◆ **THE PROBLEM**:
Find the word "BayesianGaussianMixture" in the listing below. Copy every line that has it.

- Opening Delimiter -

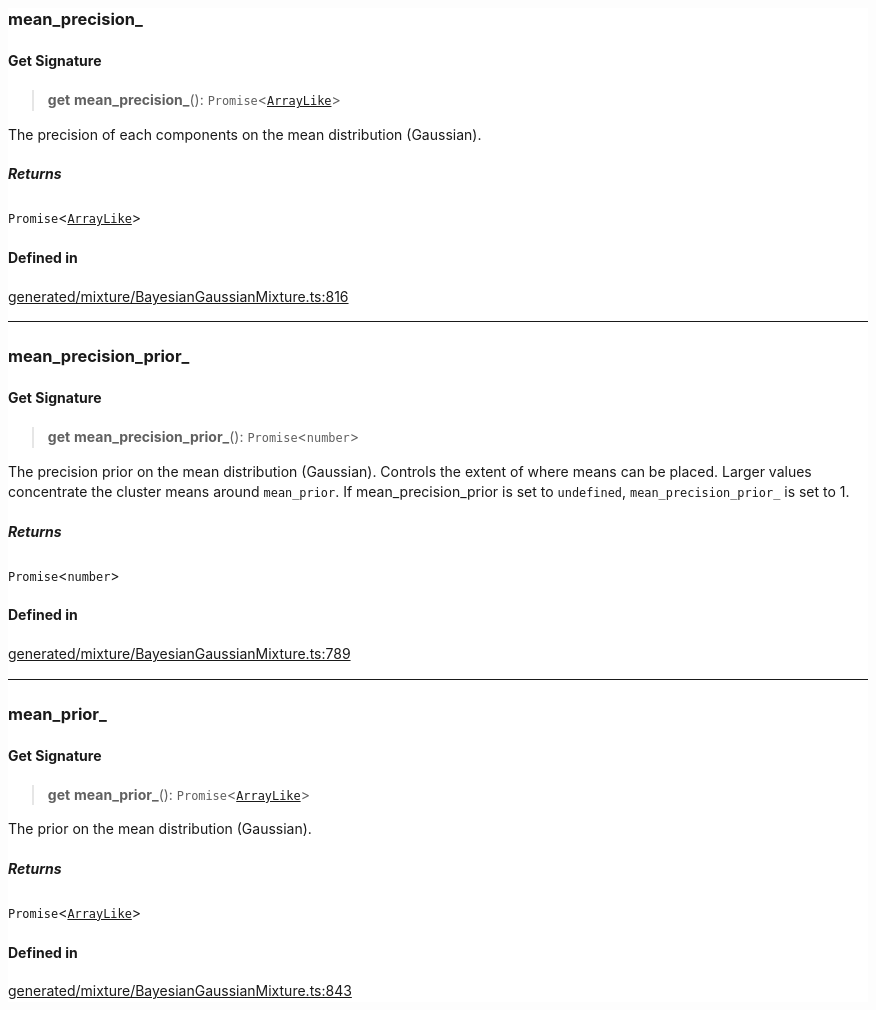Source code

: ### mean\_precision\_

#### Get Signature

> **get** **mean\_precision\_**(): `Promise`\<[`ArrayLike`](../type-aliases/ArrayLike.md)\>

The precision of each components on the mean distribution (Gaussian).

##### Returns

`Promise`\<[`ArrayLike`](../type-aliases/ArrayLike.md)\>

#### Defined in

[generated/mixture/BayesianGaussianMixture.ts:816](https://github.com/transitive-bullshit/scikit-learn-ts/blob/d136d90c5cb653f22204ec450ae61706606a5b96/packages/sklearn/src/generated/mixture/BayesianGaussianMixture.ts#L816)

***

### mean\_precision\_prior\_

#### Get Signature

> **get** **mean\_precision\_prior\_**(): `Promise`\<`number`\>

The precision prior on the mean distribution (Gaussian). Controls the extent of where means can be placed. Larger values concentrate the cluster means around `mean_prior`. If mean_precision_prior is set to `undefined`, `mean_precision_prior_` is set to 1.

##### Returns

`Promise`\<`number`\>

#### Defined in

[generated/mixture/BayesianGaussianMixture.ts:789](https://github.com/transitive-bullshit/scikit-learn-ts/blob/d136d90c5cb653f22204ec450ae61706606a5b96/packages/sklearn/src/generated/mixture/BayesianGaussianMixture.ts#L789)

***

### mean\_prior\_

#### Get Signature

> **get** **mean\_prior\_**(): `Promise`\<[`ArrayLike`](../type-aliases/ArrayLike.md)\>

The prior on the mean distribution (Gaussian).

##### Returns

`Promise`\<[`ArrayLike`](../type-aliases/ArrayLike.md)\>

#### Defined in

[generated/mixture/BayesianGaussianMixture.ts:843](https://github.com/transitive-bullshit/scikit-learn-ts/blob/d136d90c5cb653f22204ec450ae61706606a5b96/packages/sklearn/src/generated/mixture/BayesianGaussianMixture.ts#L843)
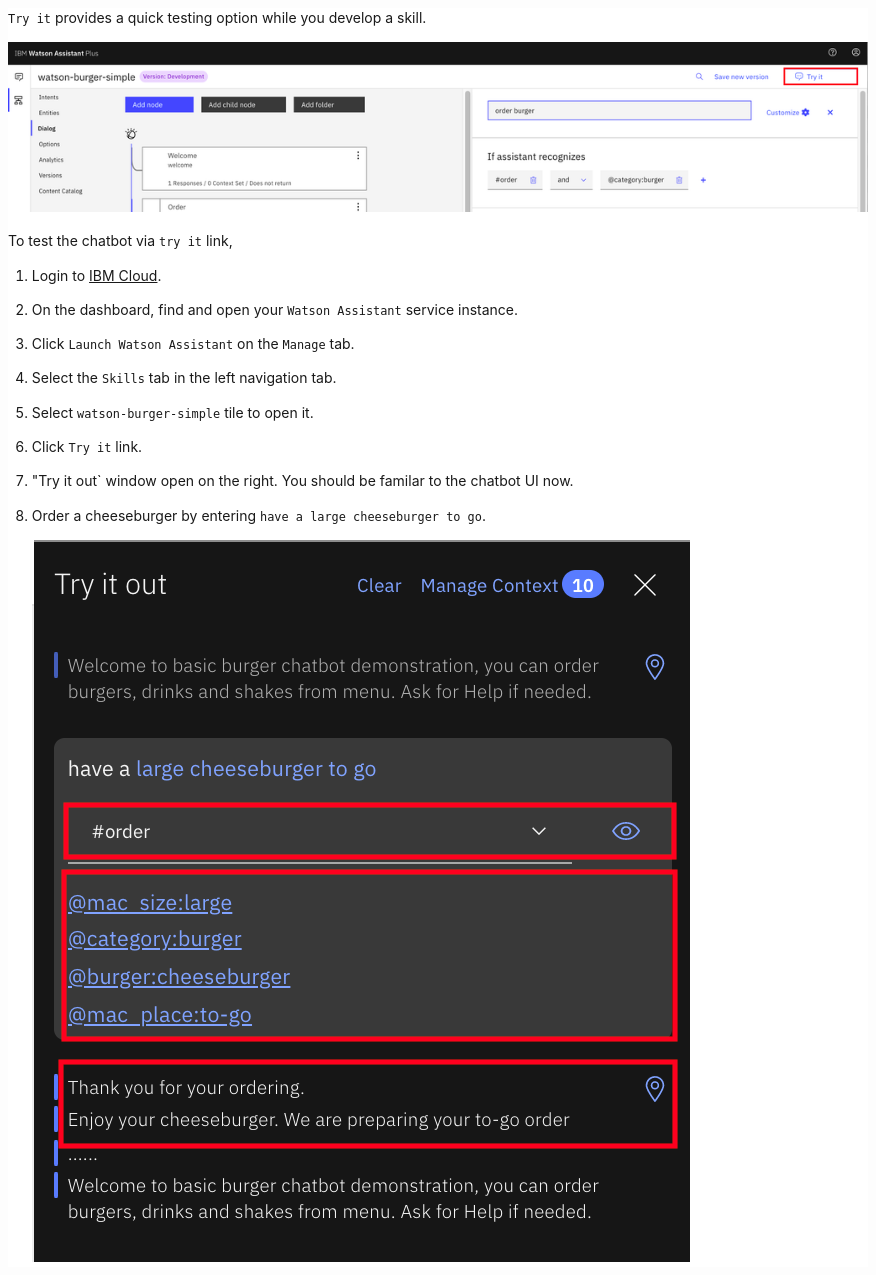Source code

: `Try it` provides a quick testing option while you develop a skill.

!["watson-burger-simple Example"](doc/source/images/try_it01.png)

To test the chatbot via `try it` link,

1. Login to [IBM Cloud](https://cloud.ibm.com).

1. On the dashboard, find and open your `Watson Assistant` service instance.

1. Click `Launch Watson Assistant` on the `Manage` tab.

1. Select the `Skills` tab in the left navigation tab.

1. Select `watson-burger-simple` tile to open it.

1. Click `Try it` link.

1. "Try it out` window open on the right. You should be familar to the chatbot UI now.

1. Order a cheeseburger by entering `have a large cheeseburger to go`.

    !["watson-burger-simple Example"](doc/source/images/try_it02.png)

- Closing Delimiter -

◆ **WRITTEN ANSWER**:
[generated/mixture/BayesianGaussianMixture.ts:816](https://github.com/transitive-bullshit/scikit-learn-ts/blob/d136d90c5cb653f22204ec450ae61706606a5b96/packages/sklearn/src/generated/mixture/BayesianGaussianMixture.ts#L816)
[generated/mixture/BayesianGaussianMixture.ts:789](https://github.com/transitive-bullshit/scikit-learn-ts/blob/d136d90c5cb653f22204ec450ae61706606a5b96/packages/sklearn/src/generated/mixture/BayesianGaussianMixture.ts#L789)
[generated/mixture/BayesianGaussianMixture.ts:843](https://github.com/transitive-bullshit/scikit-learn-ts/blob/d136d90c5cb653f22204ec450ae61706606a5b96/packages/sklearn/src/generated/mixture/BayesianGaussianMixture.ts#L843)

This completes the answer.